→ **Text**:
————

You can stop the surging by preventing the governor arm and linkage from moving, (but that doesn't fix the issues causing it) but it will still be running too lean... what's happening is, not getting enough fuel the governor senses a heavy load (since the engine slows down) the governor opens up the throttle giving more fuel (would be running too fast if it ran that far open all the time) so then it senses everything is okay and starts to close the throttle back down to normal RPM, then it senses not getting enough fuel and repeats the process. Occasionally the governor can wear and get sloppy and cause surging like this, but over the last 10 years 1 out of 500 mowers i work on for surging has been fixed with a governor adjustment...
when you pull the airfilter housing off, fire it up, and manually choke it and note what positions the choke plate is in, in the carb, when the surging stops, and then it starts to die (becomes too RICH cause of too much choke)

————

→ **Source material**:
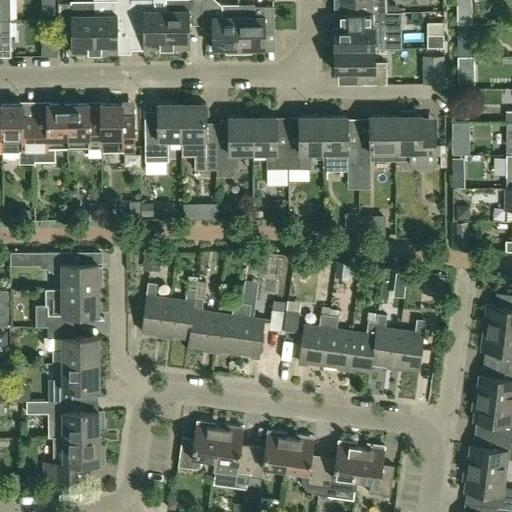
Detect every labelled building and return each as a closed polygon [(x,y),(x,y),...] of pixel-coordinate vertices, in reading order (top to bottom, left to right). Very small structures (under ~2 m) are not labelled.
[(9,0),(0,0),(0,20),(10,20),(9,0)] [(83,57),(94,57),(93,0),(70,0),(70,2),(57,3),(58,30),(70,29),(71,52),(83,52),(83,57)] [(107,0),(93,0),(94,57),(105,56),(105,52),(117,52),(117,29),(130,29),(130,25),(130,2),(117,2),(117,0),(107,0)] [(129,0),(130,2),(130,25),(142,25),(143,48),(155,48),(155,52),(166,52),(166,9),(165,9),(165,0),(129,0)] [(189,24),(196,24),(195,0),(178,0),(178,9),(166,9),(166,52),(177,52),(177,48),(189,47),(189,24)] [(226,53),(238,53),(238,16),(238,4),(220,4),(215,0),(195,0),(196,24),(202,24),(202,32),(212,32),(212,48),(223,47),(223,51),(226,53)] [(356,12),(361,12),(385,12),(385,0),(339,0),(340,1),(356,1),(356,12)] [(456,0),(457,24),(470,24),(469,0),(456,0)] [(238,4),(238,16),(238,53),(250,53),(253,50),(253,47),(264,47),(264,31),(274,31),(274,30),(274,6),(254,6),(254,4),(238,4)] [(401,12),(385,12),(361,12),(361,25),(333,25),(333,30),(331,31),(331,44),(334,45),(334,48),(374,48),(386,48),(386,22),(401,22),(401,12)] [(10,20),(0,20),(0,55),(10,56),(10,33),(10,20)] [(443,34),(426,34),(427,47),(443,47),(443,34)] [(374,48),(334,48),(334,71),(362,71),(362,84),(386,84),(386,61),(374,61),(374,48)] [(457,56),(457,66),(459,66),(474,66),(474,56),(458,56),(457,56)] [(422,73),(422,83),(444,83),(443,73),(422,73)] [(195,168),(205,168),(217,168),(216,129),(205,130),(205,103),(200,103),(200,101),(199,99),(185,99),(184,101),(184,103),(181,103),(181,139),(182,155),(195,155),(195,168)] [(55,160),(55,147),(67,147),(67,103),(46,104),(46,117),(34,117),(35,160),(55,160)] [(67,147),(100,147),(100,116),(88,116),(88,103),(67,103),(67,147)] [(100,103),(100,116),(100,147),(101,147),(101,152),(134,152),(134,116),(122,116),(122,103),(100,103)] [(168,139),(181,139),(181,103),(157,103),(157,130),(145,130),(145,160),(168,160),(168,139)] [(34,160),(35,160),(34,117),(22,117),(22,104),(1,104),(1,121),(1,138),(1,152),(19,152),(19,163),(34,163),(34,160)] [(398,115),(395,115),(395,151),(395,159),(411,159),(411,167),(435,166),(435,117),(421,117),(421,115),(416,115),(416,112),(414,110),(400,110),(398,112),(398,115)] [(239,152),(252,152),(252,115),(228,116),(228,143),(217,143),(217,129),(216,129),(217,168),(217,176),(232,176),(239,166),(239,152)] [(252,115),(252,152),(266,152),(266,168),(288,168),(287,142),(276,142),(276,115),(252,115)] [(310,152),(323,151),(322,115),(298,115),(298,142),(287,142),(288,168),(310,168),(310,152)] [(359,189),(358,167),(358,142),(347,142),(347,115),(322,115),(323,151),(323,167),(347,167),(347,189),(359,189)] [(395,151),(395,115),(369,115),(369,142),(358,142),(358,167),(359,189),(370,189),(370,160),(395,160),(395,159),(395,151)] [(139,201),(128,201),(129,218),(139,218),(139,201)] [(100,203),(90,203),(90,219),(100,219),(100,203)] [(204,218),(204,219),(217,219),(217,218),(217,203),(204,203),(204,218)] [(359,215),(359,231),(385,234),(385,215),(359,215)] [(467,222),(454,223),(457,247),(469,246),(467,222)] [(10,251),(10,265),(20,265),(20,251),(10,251)] [(61,288),(98,288),(98,285),(102,285),(101,266),(97,266),(97,262),(72,262),(72,251),(47,251),(47,263),(59,274),(61,274),(61,288)] [(170,297),(165,334),(188,337),(189,337),(195,296),(198,276),(188,275),(187,286),(185,299),(170,297)] [(165,334),(170,297),(155,295),(157,282),(147,281),(141,331),(165,334)] [(47,304),(47,325),(72,325),(72,314),(98,314),(98,288),(61,288),(62,304),(47,304)] [(189,337),(188,337),(187,345),(211,349),(216,312),(202,309),(204,297),(195,296),(189,337)] [(211,349),(235,352),(242,302),(233,301),(231,313),(216,312),(211,349)] [(242,302),(235,352),(259,355),(264,318),(249,316),(251,303),(242,302)] [(511,306),(486,304),(483,327),(511,330),(511,306)] [(283,311),(272,310),(269,328),(280,329),(283,311)] [(299,312),(286,310),(283,330),(296,332),(299,312)] [(322,364),(329,314),(320,313),(318,325),(303,323),(298,360),(322,364)] [(371,362),(394,366),(399,329),(385,327),(386,314),(377,313),(376,321),(371,362)] [(322,364),(346,367),(351,330),(336,328),(338,315),(329,314),(322,364)] [(399,329),(394,366),(419,369),(426,319),(416,318),(414,331),(399,329)] [(376,321),(367,319),(366,332),(351,330),(346,367),(370,370),(371,362),(376,321)] [(72,337),(72,325),(47,325),(47,337),(44,337),(44,346),(48,349),(62,349),(62,362),(98,362),(98,336),(72,337)] [(511,330),(483,327),(480,350),(509,354),(508,366),(511,366),(511,330)] [(48,378),(48,400),(73,399),(73,388),(98,388),(98,362),(62,362),(62,378),(48,378)] [(474,384),(473,397),(511,402),(511,366),(508,366),(506,378),(478,374),(477,385),(474,384)] [(511,402),(473,397),(471,409),(474,410),(473,420),(500,424),(499,436),(511,437),(511,402)] [(73,411),(73,399),(48,400),(48,415),(55,422),(63,422),(63,436),(53,436),(53,437),(99,436),(99,430),(102,430),(102,410),(73,411)] [(201,458),(215,460),(218,432),(219,426),(215,426),(216,422),(196,419),(193,443),(181,441),(178,466),(190,467),(196,468),(201,466),(201,458)] [(247,483),(253,445),(241,444),(243,425),(224,423),(223,427),(219,426),(215,460),(214,470),(237,473),(236,481),(247,483)] [(258,484),(259,477),(261,477),(262,466),(285,469),(290,436),(285,435),(286,431),(267,428),(265,447),(253,445),(247,483),(258,484)] [(290,436),(285,469),(308,473),(307,484),(309,484),(308,492),(318,493),(323,461),(311,459),(314,435),(294,433),(294,437),(290,436)] [(99,443),(99,436),(53,437),(53,462),(43,462),(43,479),(87,478),(87,462),(104,462),(103,443),(99,443)] [(511,458),(511,437),(499,436),(497,448),(470,444),(468,455),(465,455),(464,467),(505,473),(507,458),(511,458)] [(356,479),(361,446),(357,445),(357,441),(338,439),(334,462),(323,461),(318,493),(327,495),(328,487),(355,490),(356,479)] [(369,492),(377,493),(390,495),(393,470),(381,469),(384,445),(365,442),(365,446),(361,446),(356,479),(371,481),(369,492)] [(505,473),(464,467),(462,480),(465,480),(464,491),(491,494),(490,506),(511,509),(511,488),(504,487),(505,473)]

————

→ **Task statement**:
Write out the passage of the text on lawnmower engine surging from "You can stop" up to and including "a governor adjustment...", with every word and punctuation mark as it stands.

→ **Response**:
You can stop the surging by preventing the governor arm and linkage from moving, (but that doesn't fix the issues causing it) but it will still be running too lean... what's happening is, not getting enough fuel the governor senses a heavy load (since the engine slows down) the governor opens up the throttle giving more fuel (would be running too fast if it ran that far open all the time) so then it senses everything is okay and starts to close the throttle back down to normal RPM, then it senses not getting enough fuel and repeats the process. Occasionally the governor can wear and get sloppy and cause surging like this, but over the last 10 years 1 out of 500 mowers i work on for surging has been fixed with a governor adjustment...